*** PROVIDED DATA

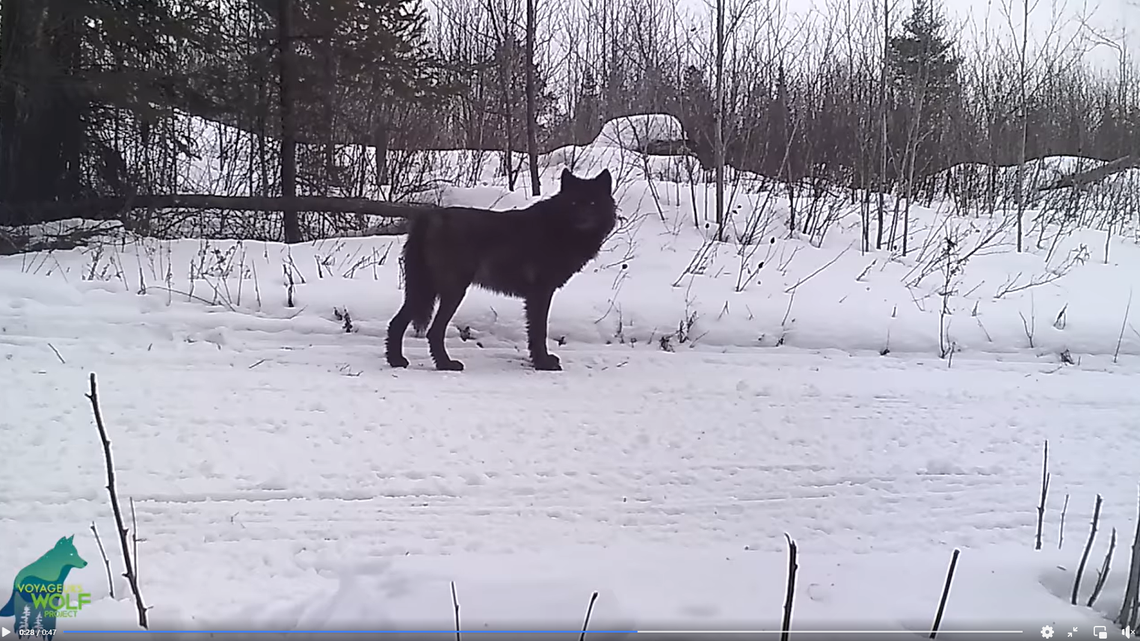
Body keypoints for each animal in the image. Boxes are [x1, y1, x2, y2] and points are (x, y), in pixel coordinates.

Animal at [385, 167, 617, 372]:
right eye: (574, 202)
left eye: (593, 202)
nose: (582, 218)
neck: (559, 229)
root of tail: (429, 217)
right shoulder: (540, 293)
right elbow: (539, 331)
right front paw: (543, 363)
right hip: (452, 291)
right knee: (433, 331)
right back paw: (446, 364)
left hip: (425, 290)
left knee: (397, 322)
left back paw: (397, 360)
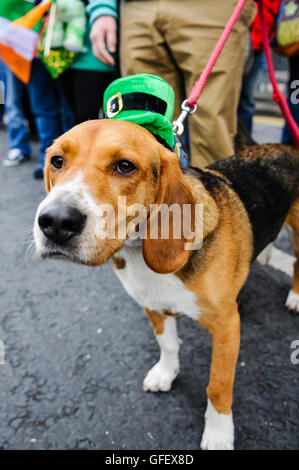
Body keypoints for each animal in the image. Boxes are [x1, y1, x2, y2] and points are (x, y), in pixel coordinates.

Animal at [33, 119, 299, 450]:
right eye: (57, 161)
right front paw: (166, 373)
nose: (55, 222)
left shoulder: (227, 327)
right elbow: (169, 344)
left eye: (125, 166)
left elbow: (218, 385)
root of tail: (283, 146)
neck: (139, 253)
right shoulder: (153, 305)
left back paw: (295, 296)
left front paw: (219, 432)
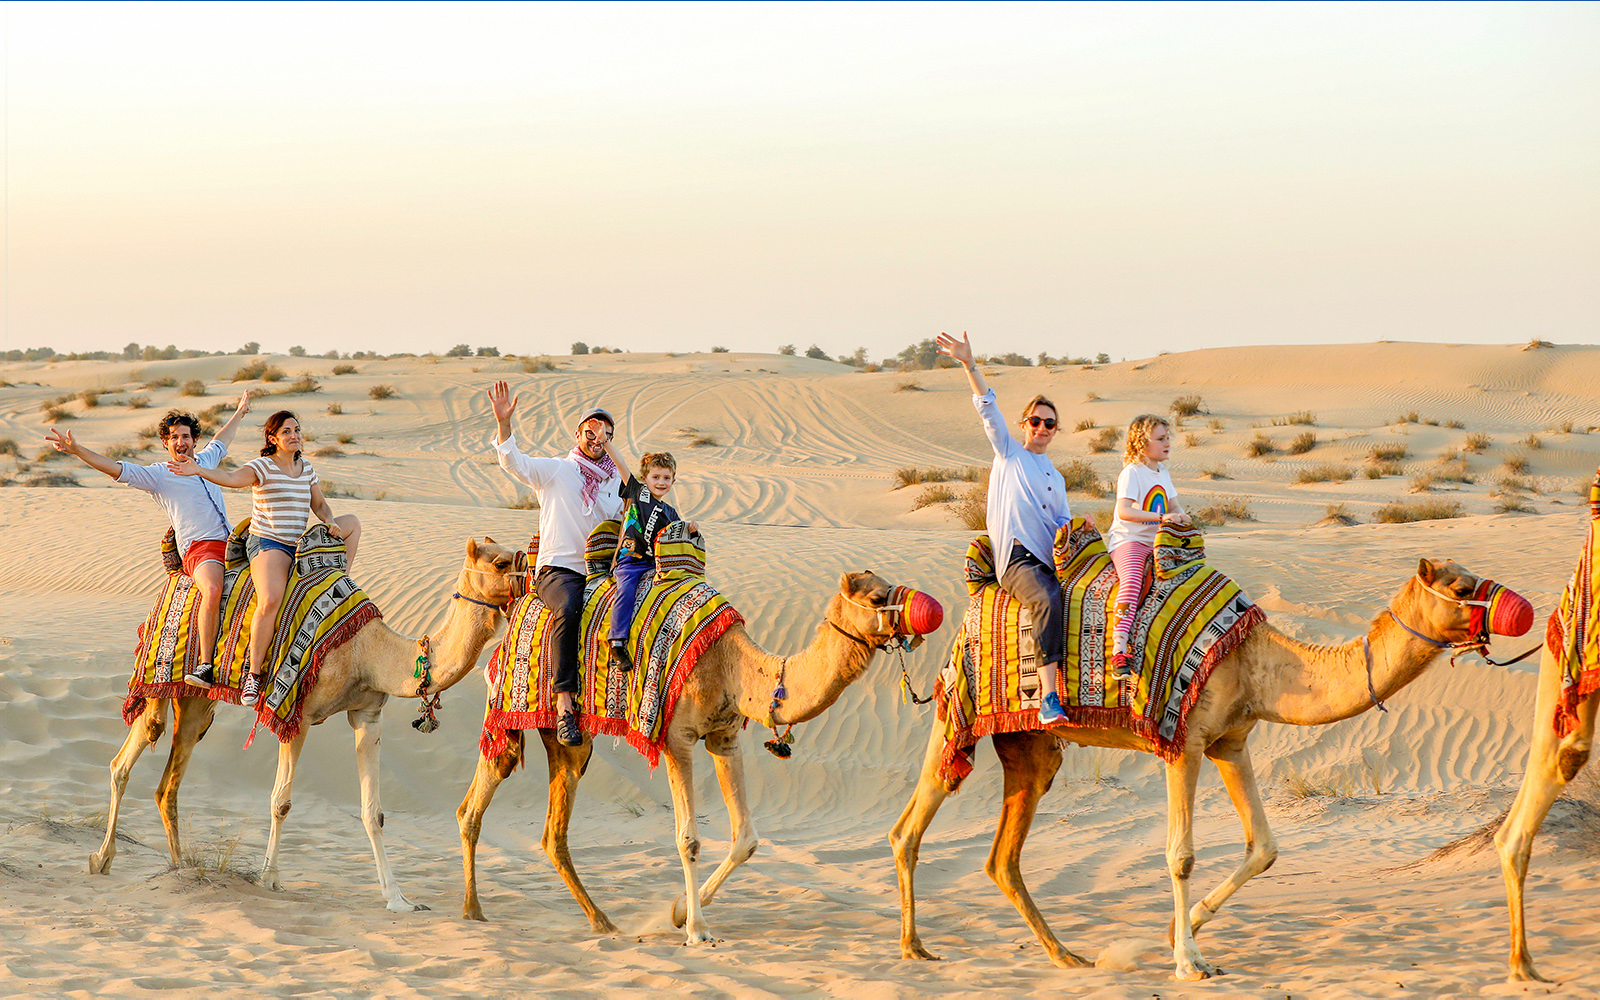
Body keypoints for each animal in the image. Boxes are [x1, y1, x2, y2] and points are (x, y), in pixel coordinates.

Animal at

******

## [WHAT THE TASK ASKS]
Copy exactly the lines from the line containing "left elbow: (218, 385)" through the last line of the records, both included, and omit every picture.

## [FINISHED TASK]
left elbow: (218, 385)
root of tail: (283, 146)
neck: (139, 253)
right shoulder: (153, 305)
left back paw: (295, 296)
left front paw: (219, 432)
Body keypoints for each animal in the image. Boxes are [x1, y1, x2, y2] and points are (x, y), in pixel coordinates.

Animal at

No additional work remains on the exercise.